Si vous n'avez pas lu ce livre et que mon coup de coeur vous donne envie, ne lisez que le minimum car moins on en sait, plus on est prêt à se laisser "cueillir" par ce roman. Je ne suis pas prête de l'oublier et je vous le conseille chaudement si vous n'avez pas peur d'être un peu secouée, voire choquée (moi qui croyait qu'Auster était un auteur plan-plan). J'ai lu ce roman il y a plus d'un mois et je le trouve toujours aussi fort. Cela débute en douceur jusqu'à la page 100 environ où tout bascule. On sent qu'on va franchir le limite mais on se dit, non, il ne va pas oser. Et il ose.
J'ai lu la critique d'une blogueuse qui disait qu'elle n'avait pas trouvé ce roman sulfureux. Ah bon? C'est le roman le plus sulfureux que j'ai lu ces dernières années et pourtant, je n'ai pas été choquée. Et si ces cinquante pages sont très fortes et qu'il est difficile de les oublier, elles ne suffisent pas à faire de ce roman mon coup de coeur. Auster pose la question essentielle dans ce roman de la frontière entre la fiction et la réalité, une question que je me pose dès que le roman paraît trop personnel, avec l'impression que l'auteur ne respecte pas l'intimité de son entourage qui n'a pas choisi de partager sa vie avec le public. Et cerise sur le gâteau, le jeu de la narration(première, deuxième, troisième personne) est parfait et jamais fortuit. La scène sulfureuse ne pouvait pas être écrite à la première personne. Bien sûr, certaines scènes à Paris, notamment dans les cafés, font très clichés mais je me demande si ce n'est pas voulu. On finit ce roman sans les réponses et peu importe car ici, ce sont les questions qui importent. La jeune Cécile qu'"utilise" Adam m'a rappelée Cécile Volanges des Liaisons Dangereuses (sauf qu'ici, il n'y a pas d'unititation au sexe), je ne sais pas si le choix du prénom est un hasard. Je me demande si j'aurais aimé ce roman si j'avais un frère, si j'aurais été davantage gênée. Peut-être aussi que le lire dans une langue qui n'est pas ma langue natale m'a permis de mettre un peu de distance entre la situation et moi. Pour résumer, je dirais juste que ce roman fut un vrai choc.
Invinsible
1967 sur le campus de l’université de Columbia, Adam Walker jeune étudiant en littérature fait la connaissance de Rudolf Born , un enseignant français.
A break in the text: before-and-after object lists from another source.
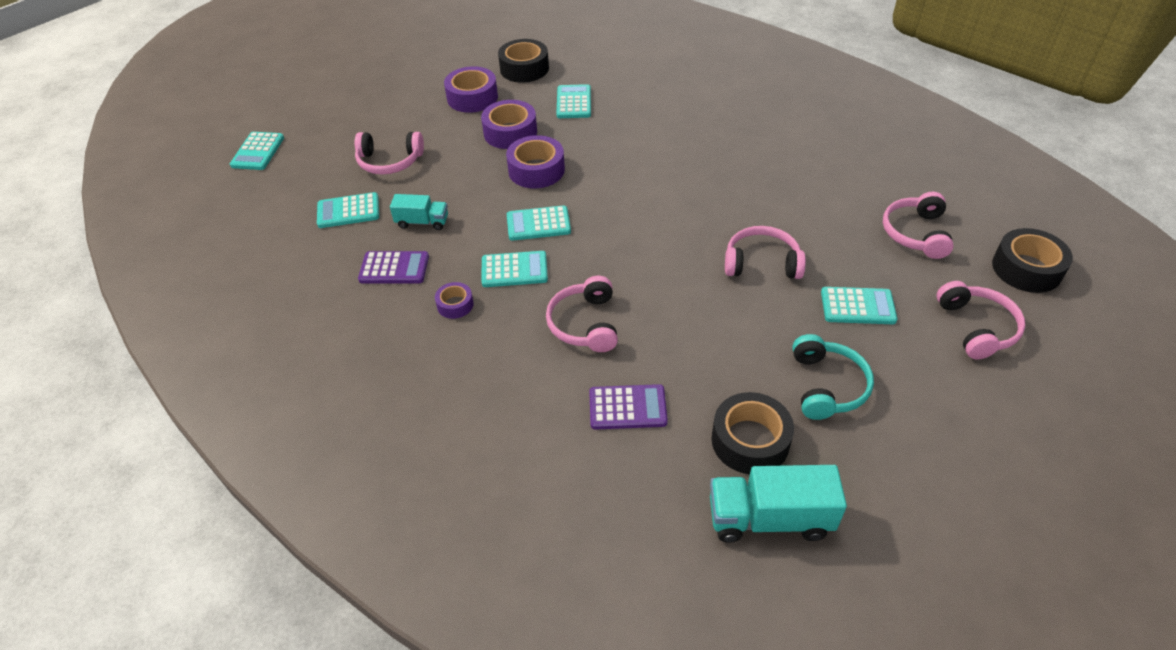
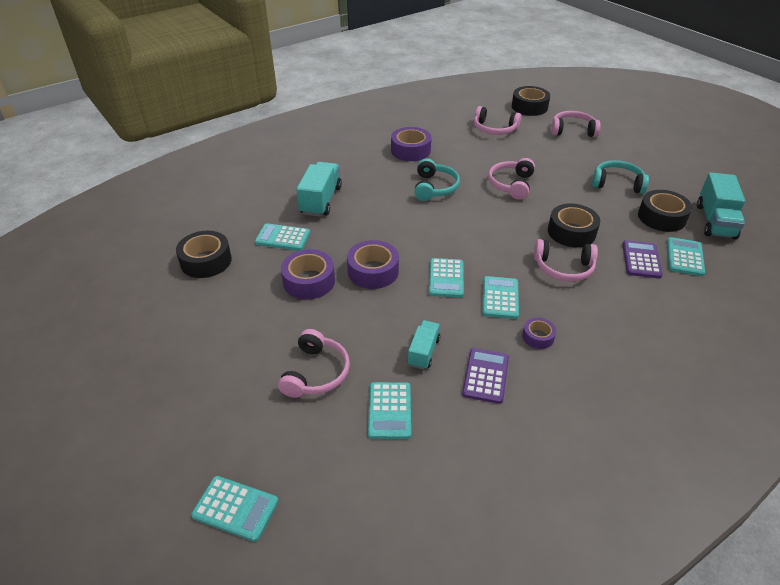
camera: 80 degrees left, 5 degrees down
purple tape [444,66,498,113] -> purple tape moved to [391,127,431,161]
turquoise calculator [821,287,897,324] -> turquoise calculator moved to [667,237,705,276]
none -> turquoise truck [296,162,342,217]
none -> turquoise headphones [414,158,460,201]
none -> black tape [548,203,600,247]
De cette rencontre va naître un bouleversement dans le vie du jeune homme qu’il se propose de nous raconter. Seulement voilà, dans la deuxième partie le narrateur change tout comme la portée de ce qui nous est conté ici. Adam Walker laisse la place à un de ses anciens amis de fac, devenu un auteur reconnu, à qui il a confié le manuscrit de cette fameuse année 1967. Après l’intervention de Jim, le roman passe du “je” au “tu” puis du “tu” au “il”. Car finalement ce roman est avant tout l’histoire d’un livre. Un livre qu’Adam Walker a décidé d’écrire mais qu’il n’a pu achever faute de temps.
Ainsi, Invisible est un constant va et vient entre 2007 (année ou son ami raconte l’histoire) et 1967, joue entre fiction et réalité, entre fantasmes, rêves et réalités.
On retrouve ici encore, les thèmes chers à Paul Auster. Bref, il s’agit une fois encore d’un roman plein de surprises, prenant et rondement mené. Même si je pense qu’il ne me restera pas au final grand chose de cette histoire d’ici quelques mois. C’est un bon Paul Auster mais peut-être pas son meilleur selon moi.